>>>

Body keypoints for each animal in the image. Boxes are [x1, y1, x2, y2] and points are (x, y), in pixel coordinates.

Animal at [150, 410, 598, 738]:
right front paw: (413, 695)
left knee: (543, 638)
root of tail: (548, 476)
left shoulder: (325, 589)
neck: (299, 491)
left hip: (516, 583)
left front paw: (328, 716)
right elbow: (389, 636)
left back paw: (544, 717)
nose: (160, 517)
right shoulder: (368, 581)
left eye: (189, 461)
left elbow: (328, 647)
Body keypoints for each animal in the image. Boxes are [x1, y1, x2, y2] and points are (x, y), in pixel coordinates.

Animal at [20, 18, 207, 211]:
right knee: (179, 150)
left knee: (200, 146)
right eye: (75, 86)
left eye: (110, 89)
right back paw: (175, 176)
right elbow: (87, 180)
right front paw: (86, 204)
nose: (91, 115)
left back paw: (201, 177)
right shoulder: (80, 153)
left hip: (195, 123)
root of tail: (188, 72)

<<<
>>>

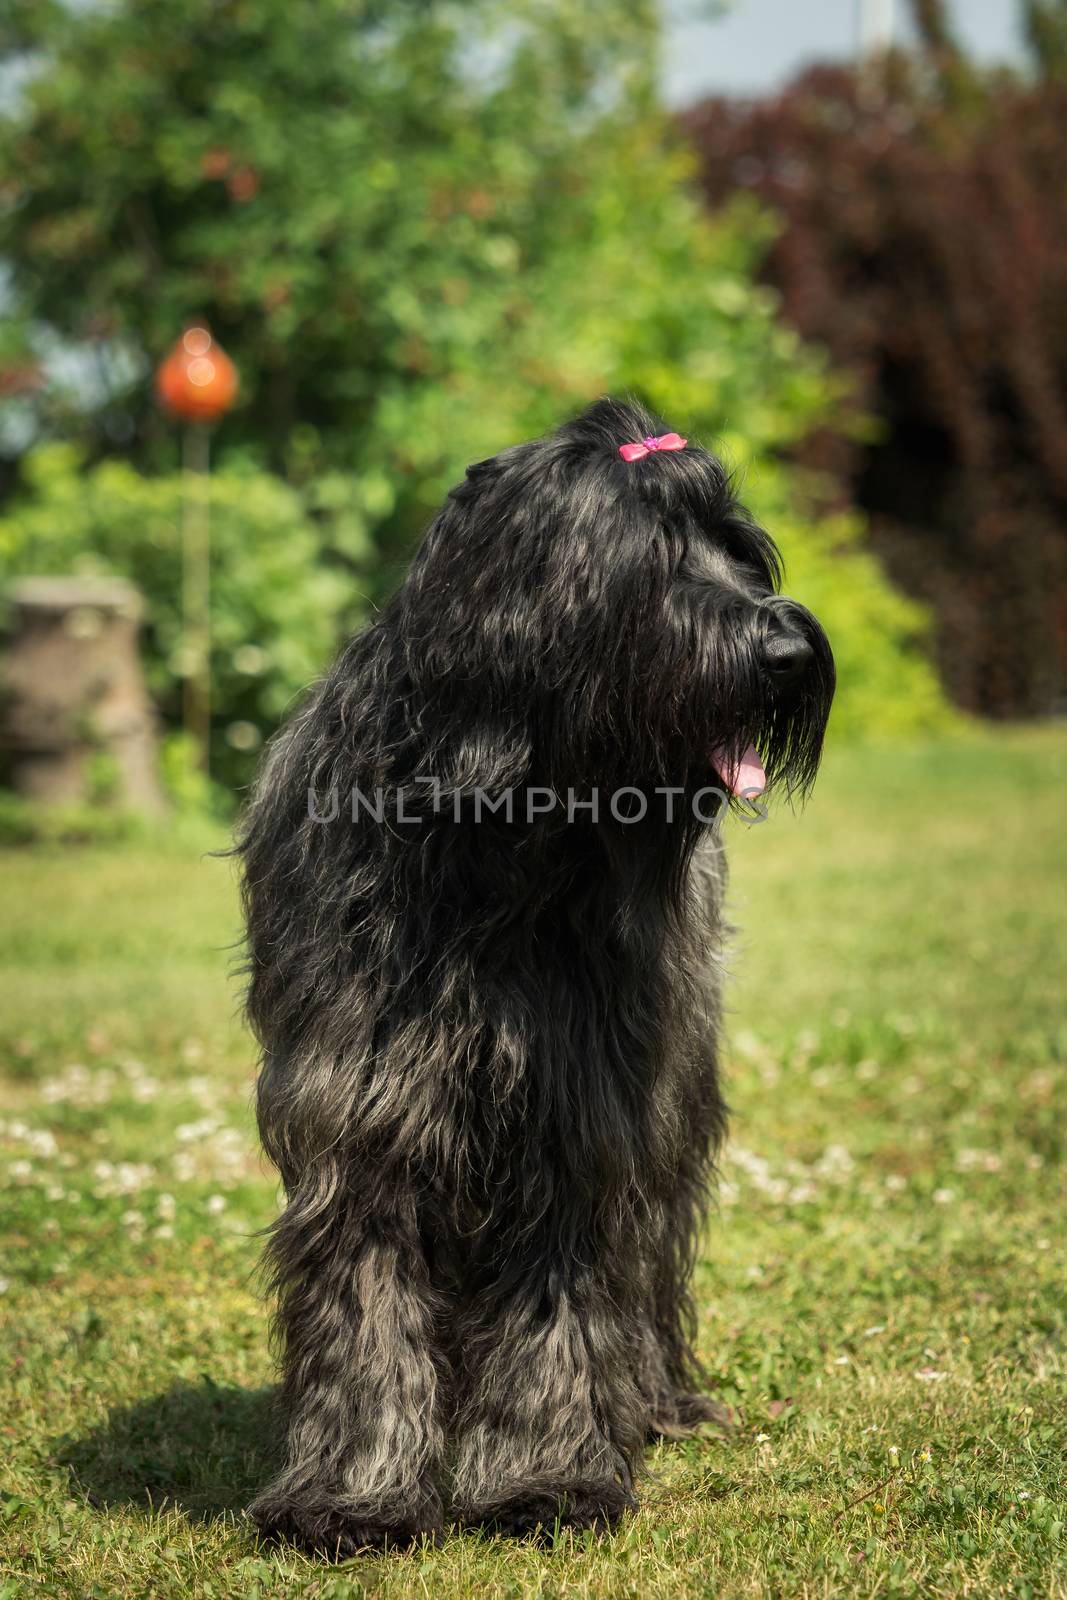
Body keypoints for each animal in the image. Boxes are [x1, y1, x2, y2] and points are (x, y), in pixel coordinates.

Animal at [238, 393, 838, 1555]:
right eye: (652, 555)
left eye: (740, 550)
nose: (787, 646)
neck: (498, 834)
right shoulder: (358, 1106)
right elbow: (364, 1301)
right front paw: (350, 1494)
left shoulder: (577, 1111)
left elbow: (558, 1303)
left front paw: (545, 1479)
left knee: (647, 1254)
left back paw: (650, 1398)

<<<

> _Work to be completed_: Every line above in which the word "shoulder" is present must be copied into the answer.

> _Solution for this problem_:
left shoulder: (325, 589)
right shoulder: (368, 581)
right shoulder: (80, 153)
right shoulder: (358, 1106)
left shoulder: (577, 1111)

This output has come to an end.